»»

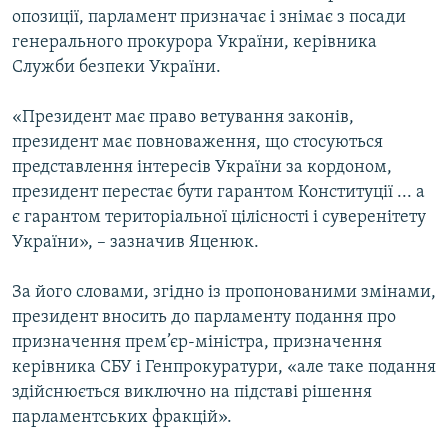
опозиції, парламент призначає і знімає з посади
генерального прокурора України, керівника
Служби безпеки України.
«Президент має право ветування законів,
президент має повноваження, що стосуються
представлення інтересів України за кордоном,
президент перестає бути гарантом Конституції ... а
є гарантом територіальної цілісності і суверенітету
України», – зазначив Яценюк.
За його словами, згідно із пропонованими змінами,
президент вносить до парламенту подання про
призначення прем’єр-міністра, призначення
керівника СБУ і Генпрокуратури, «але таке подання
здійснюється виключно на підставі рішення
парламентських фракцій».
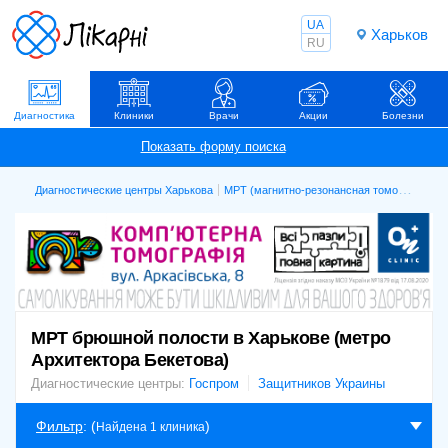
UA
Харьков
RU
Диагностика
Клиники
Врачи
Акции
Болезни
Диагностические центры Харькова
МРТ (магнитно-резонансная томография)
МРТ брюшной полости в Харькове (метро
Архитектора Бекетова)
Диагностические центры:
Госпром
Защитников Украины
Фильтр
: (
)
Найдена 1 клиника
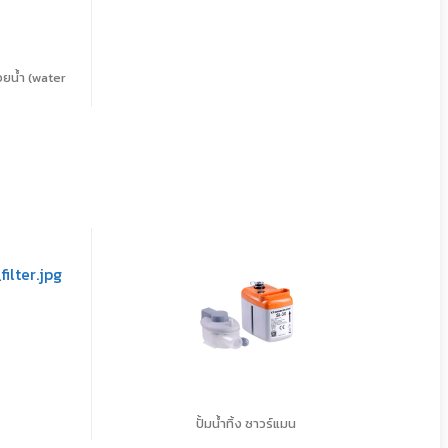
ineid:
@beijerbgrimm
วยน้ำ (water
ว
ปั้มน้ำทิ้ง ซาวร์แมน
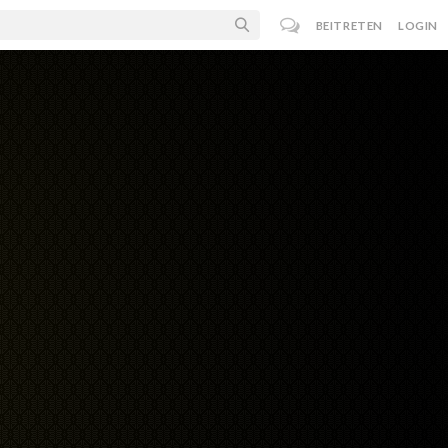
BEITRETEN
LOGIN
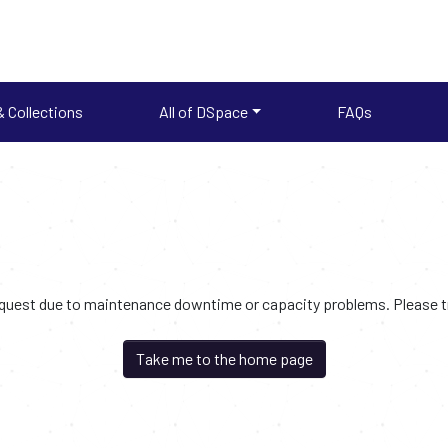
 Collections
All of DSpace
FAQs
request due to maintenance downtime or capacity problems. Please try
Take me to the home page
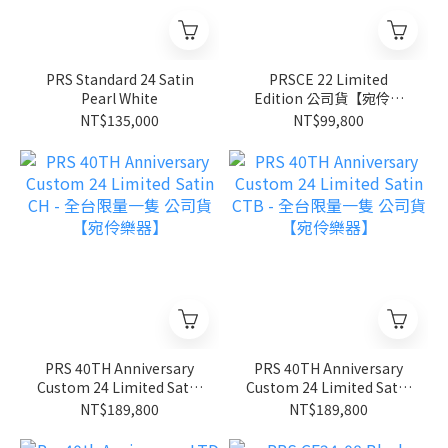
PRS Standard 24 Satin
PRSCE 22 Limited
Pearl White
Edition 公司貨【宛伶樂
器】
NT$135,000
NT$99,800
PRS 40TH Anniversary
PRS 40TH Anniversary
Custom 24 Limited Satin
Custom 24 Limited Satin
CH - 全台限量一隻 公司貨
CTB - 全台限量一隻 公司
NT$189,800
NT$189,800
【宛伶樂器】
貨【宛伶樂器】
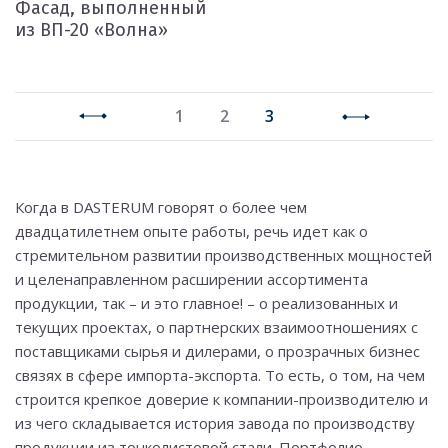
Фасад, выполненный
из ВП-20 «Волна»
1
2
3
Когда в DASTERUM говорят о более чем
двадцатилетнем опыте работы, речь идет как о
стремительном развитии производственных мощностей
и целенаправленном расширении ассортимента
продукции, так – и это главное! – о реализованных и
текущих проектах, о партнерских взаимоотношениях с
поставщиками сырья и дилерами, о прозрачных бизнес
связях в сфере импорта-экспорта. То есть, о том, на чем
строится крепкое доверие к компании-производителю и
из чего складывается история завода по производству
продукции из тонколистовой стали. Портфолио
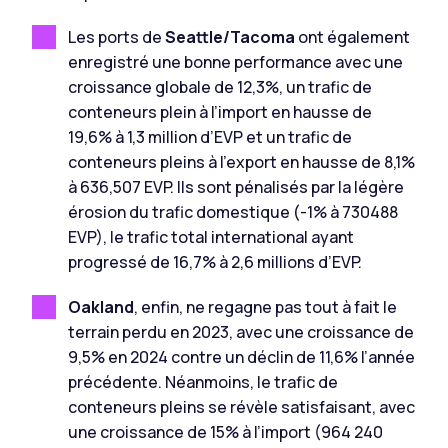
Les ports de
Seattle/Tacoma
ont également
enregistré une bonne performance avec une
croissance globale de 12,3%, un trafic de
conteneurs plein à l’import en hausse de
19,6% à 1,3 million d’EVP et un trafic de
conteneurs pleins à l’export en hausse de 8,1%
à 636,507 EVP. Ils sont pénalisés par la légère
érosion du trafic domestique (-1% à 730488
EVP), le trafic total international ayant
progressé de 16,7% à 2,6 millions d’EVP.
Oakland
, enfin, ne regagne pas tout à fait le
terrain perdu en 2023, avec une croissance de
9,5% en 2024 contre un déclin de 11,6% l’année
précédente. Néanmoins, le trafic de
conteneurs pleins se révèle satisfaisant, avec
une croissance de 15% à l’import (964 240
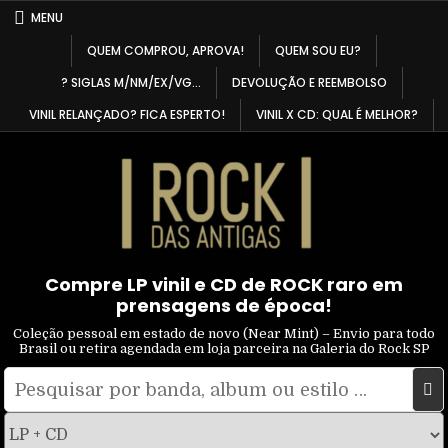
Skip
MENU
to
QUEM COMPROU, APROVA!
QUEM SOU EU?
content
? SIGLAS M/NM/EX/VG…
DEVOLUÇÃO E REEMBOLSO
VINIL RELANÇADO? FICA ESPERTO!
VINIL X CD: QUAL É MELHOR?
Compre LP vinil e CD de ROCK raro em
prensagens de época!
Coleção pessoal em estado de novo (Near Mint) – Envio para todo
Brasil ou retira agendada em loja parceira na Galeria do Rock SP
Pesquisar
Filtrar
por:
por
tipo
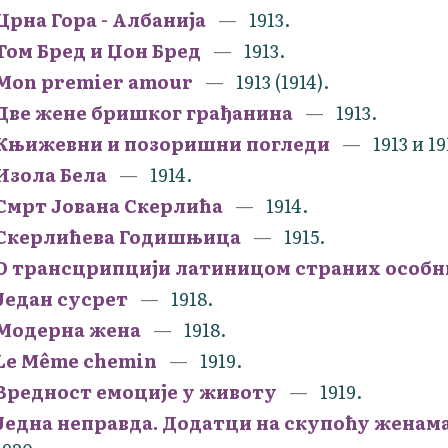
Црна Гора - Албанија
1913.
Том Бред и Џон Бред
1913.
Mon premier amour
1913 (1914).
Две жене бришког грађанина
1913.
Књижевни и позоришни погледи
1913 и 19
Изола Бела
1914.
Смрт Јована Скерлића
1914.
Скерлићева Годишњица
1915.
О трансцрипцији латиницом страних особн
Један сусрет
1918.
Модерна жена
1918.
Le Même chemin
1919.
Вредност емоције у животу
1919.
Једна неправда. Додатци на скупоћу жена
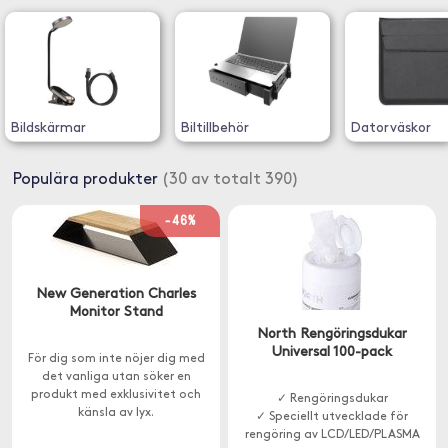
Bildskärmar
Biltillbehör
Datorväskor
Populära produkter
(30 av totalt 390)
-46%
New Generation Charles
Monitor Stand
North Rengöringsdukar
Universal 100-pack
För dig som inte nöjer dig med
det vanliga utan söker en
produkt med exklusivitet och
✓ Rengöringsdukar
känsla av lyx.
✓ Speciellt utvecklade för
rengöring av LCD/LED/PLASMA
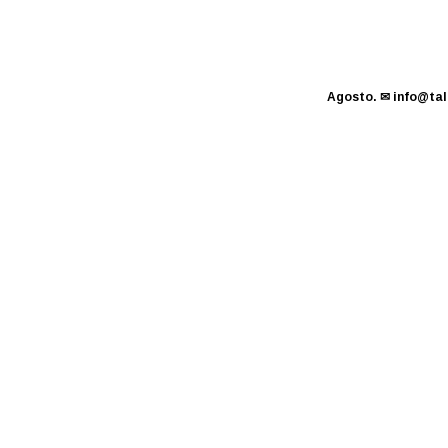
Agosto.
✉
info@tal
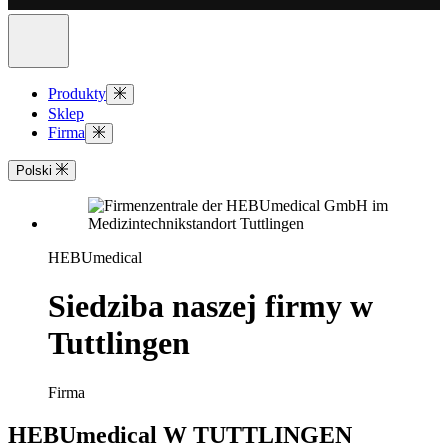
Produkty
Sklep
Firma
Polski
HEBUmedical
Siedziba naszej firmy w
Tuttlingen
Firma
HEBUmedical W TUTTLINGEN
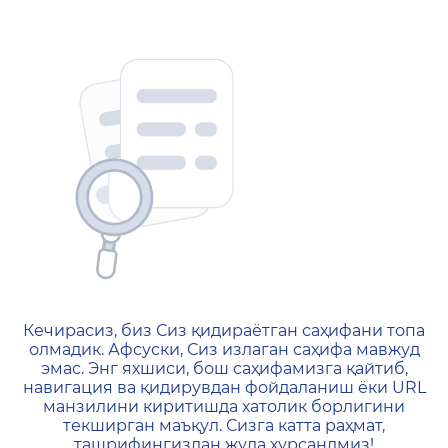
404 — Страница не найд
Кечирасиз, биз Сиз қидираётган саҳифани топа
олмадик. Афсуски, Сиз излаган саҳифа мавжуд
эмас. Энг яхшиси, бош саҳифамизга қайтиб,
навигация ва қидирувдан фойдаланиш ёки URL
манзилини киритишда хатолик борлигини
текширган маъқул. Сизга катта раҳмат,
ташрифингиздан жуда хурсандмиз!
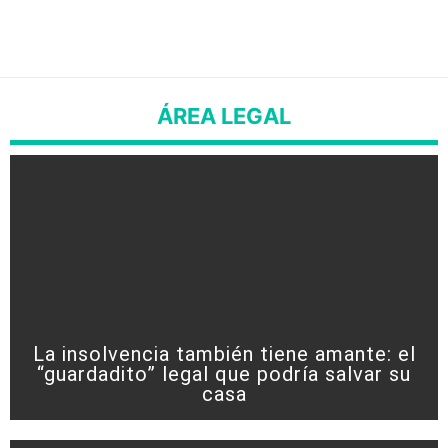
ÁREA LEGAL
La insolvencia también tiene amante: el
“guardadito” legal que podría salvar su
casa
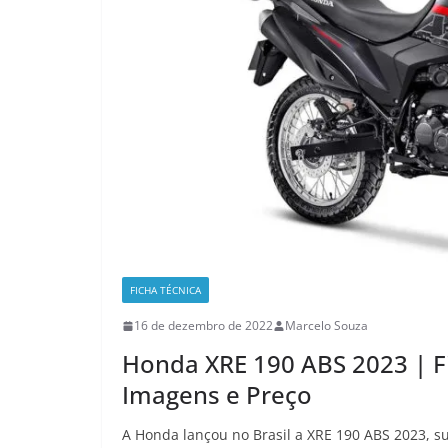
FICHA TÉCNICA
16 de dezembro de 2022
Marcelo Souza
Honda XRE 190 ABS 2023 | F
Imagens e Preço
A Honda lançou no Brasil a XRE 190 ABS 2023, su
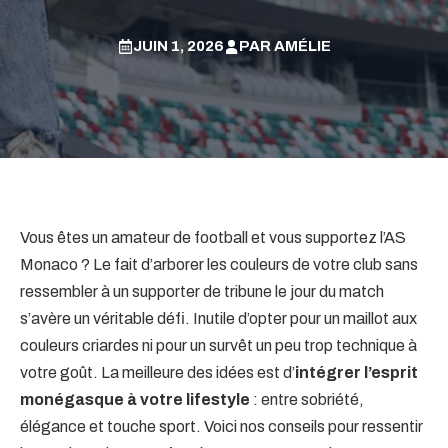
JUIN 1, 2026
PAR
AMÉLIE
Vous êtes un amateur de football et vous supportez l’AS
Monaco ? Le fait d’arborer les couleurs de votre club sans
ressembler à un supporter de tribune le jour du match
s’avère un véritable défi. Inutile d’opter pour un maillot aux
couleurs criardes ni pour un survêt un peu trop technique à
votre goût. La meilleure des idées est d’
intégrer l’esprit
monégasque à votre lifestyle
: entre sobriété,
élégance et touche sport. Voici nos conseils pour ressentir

««

■ **WORK ITEM**: Exclude the pictures and reproduce every entry exactly.

■ **WRITTEN ANSWER**:
опозиції, парламент призначає і знімає з посади
генерального прокурора України, керівника
Служби безпеки України.
«Президент має право ветування законів,
президент має повноваження, що стосуються
представлення інтересів України за кордоном,
президент перестає бути гарантом Конституції ... а
є гарантом територіальної цілісності і суверенітету
України», – зазначив Яценюк.
За його словами, згідно із пропонованими змінами,
президент вносить до парламенту подання про
призначення прем’єр-міністра, призначення
керівника СБУ і Генпрокуратури, «але таке подання
здійснюється виключно на підставі рішення
парламентських фракцій».
UA
Харьков
RU
Диагностика
Клиники
Врачи
Акции
Болезни
Диагностические центры Харькова
МРТ (магнитно-резонансная томография)
МРТ брюшной полости в Харькове (метро
Архитектора Бекетова)
Диагностические центры:
Госпром
Защитников Украины
Фильтр
: (
)
Найдена 1 клиника
ineid:
@beijerbgrimm
วยน้ำ (water
ว
ปั้มน้ำทิ้ง ซาวร์แมน
BEITRETEN
LOGIN
 Collections
All of DSpace
FAQs
request due to maintenance downtime or capacity problems. Please try
Take me to the home page
PRS Standard 24 Satin
PRSCE 22 Limited
Pearl White
Edition 公司貨【宛伶樂
器】
NT$135,000
NT$99,800
PRS 40TH Anniversary
PRS 40TH Anniversary
Custom 24 Limited Satin
Custom 24 Limited Satin
CH - 全台限量一隻 公司貨
CTB - 全台限量一隻 公司
NT$189,800
NT$189,800
【宛伶樂器】
貨【宛伶樂器】
Фасад, выполненный
из ВП-20 «Волна»
1
2
3
Когда в DASTERUM говорят о более чем
двадцатилетнем опыте работы, речь идет как о
стремительном развитии производственных мощностей
и целенаправленном расширении ассортимента
продукции, так – и это главное! – о реализованных и
текущих проектах, о партнерских взаимоотношениях с
поставщиками сырья и дилерами, о прозрачных бизнес
связях в сфере импорта-экспорта. То есть, о том, на чем
строится крепкое доверие к компании-производителю и
из чего складывается история завода по производству
продукции из тонколистовой стали. Портфолио
Les ports de
Seattle/Tacoma
ont également
enregistré une bonne performance avec une
croissance globale de 12,3%, un trafic de
conteneurs plein à l’import en hausse de
19,6% à 1,3 million d’EVP et un trafic de
conteneurs pleins à l’export en hausse de 8,1%
à 636,507 EVP. Ils sont pénalisés par la légère
érosion du trafic domestique (-1% à 730488
EVP), le trafic total international ayant
progressé de 16,7% à 2,6 millions d’EVP.
Oakland
, enfin, ne regagne pas tout à fait le
terrain perdu en 2023, avec une croissance de
9,5% en 2024 contre un déclin de 11,6% l’année
précédente. Néanmoins, le trafic de
conteneurs pleins se révèle satisfaisant, avec
une croissance de 15% à l’import (964 240
Skip
MENU
to
QUEM COMPROU, APROVA!
QUEM SOU EU?
content
? SIGLAS M/NM/EX/VG…
DEVOLUÇÃO E REEMBOLSO
VINIL RELANÇADO? FICA ESPERTO!
VINIL X CD: QUAL É MELHOR?
Compre LP vinil e CD de ROCK raro em
prensagens de época!
Coleção pessoal em estado de novo (Near Mint) – Envio para todo
Brasil ou retira agendada em loja parceira na Galeria do Rock SP
Pesquisar
Filtrar
por:
por
tipo
Црна Гора - Албанија
1913.
Том Бред и Џон Бред
1913.
Mon premier amour
1913 (1914).
Две жене бришког грађанина
1913.
Књижевни и позоришни погледи
1913 и 19
Изола Бела
1914.
Смрт Јована Скерлића
1914.
Скерлићева Годишњица
1915.
О трансцрипцији латиницом страних особн
Један сусрет
1918.
Модерна жена
1918.
Le Même chemin
1919.
Вредност емоције у животу
1919.
Једна неправда. Додатци на скупоћу жена
Bildskärmar
Biltillbehör
Datorväskor
Populära produkter
(30 av totalt 390)
-46%
New Generation Charles
Monitor Stand
North Rengöringsdukar
Universal 100-pack
För dig som inte nöjer dig med
det vanliga utan söker en
produkt med exklusivitet och
✓ Rengöringsdukar
känsla av lyx.
✓ Speciellt utvecklade för
rengöring av LCD/LED/PLASMA
Agosto.
✉
info@tal
Produkty
Sklep
Firma
Polski
HEBUmedical
Siedziba naszej firmy w
Tuttlingen
Firma
HEBUmedical W TUTTLINGEN
404 — Страница не найд
Кечирасиз, биз Сиз қидираётган саҳифани топа
олмадик. Афсуски, Сиз излаган саҳифа мавжуд
эмас. Энг яхшиси, бош саҳифамизга қайтиб,
навигация ва қидирувдан фойдаланиш ёки URL
манзилини киритишда хатолик борлигини
текширган маъқул. Сизга катта раҳмат,
ташрифингиздан жуда хурсандмиз!
ÁREA LEGAL
La insolvencia también tiene amante: el
“guardadito” legal que podría salvar su
casa
FICHA TÉCNICA
16 de dezembro de 2022
Marcelo Souza
Honda XRE 190 ABS 2023 | F
Imagens e Preço
A Honda lançou no Brasil a XRE 190 ABS 2023, su
JUIN 1, 2026
PAR
AMÉLIE
Vous êtes un amateur de football et vous supportez l’AS
Monaco ? Le fait d’arborer les couleurs de votre club sans
ressembler à un supporter de tribune le jour du match
s’avère un véritable défi. Inutile d’opter pour un maillot aux
couleurs criardes ni pour un survêt un peu trop technique à
votre goût. La meilleure des idées est d’
intégrer l’esprit
monégasque à votre lifestyle
: entre sobriété,
élégance et touche sport. Voici nos conseils pour ressentir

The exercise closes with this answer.